» DO ZROBIENIA:
Zbierz z listingu wszystkie wiersze, w których pojawia się słowo „Example”, i przepisz je.

» LISTING DANYCH:

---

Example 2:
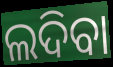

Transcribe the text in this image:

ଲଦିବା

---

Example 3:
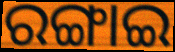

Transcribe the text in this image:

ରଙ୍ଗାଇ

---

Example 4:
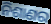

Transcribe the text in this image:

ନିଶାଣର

---

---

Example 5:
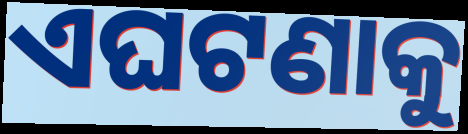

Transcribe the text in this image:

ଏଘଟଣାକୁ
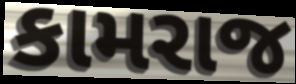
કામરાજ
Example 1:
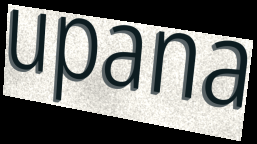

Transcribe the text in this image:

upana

==

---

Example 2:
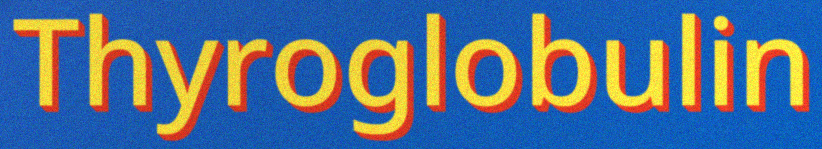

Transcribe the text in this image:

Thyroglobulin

» WYNIK ZADANIA:
Example 2:
Example 3:
Example 4:
Example 5:
Example 1:
Example 2:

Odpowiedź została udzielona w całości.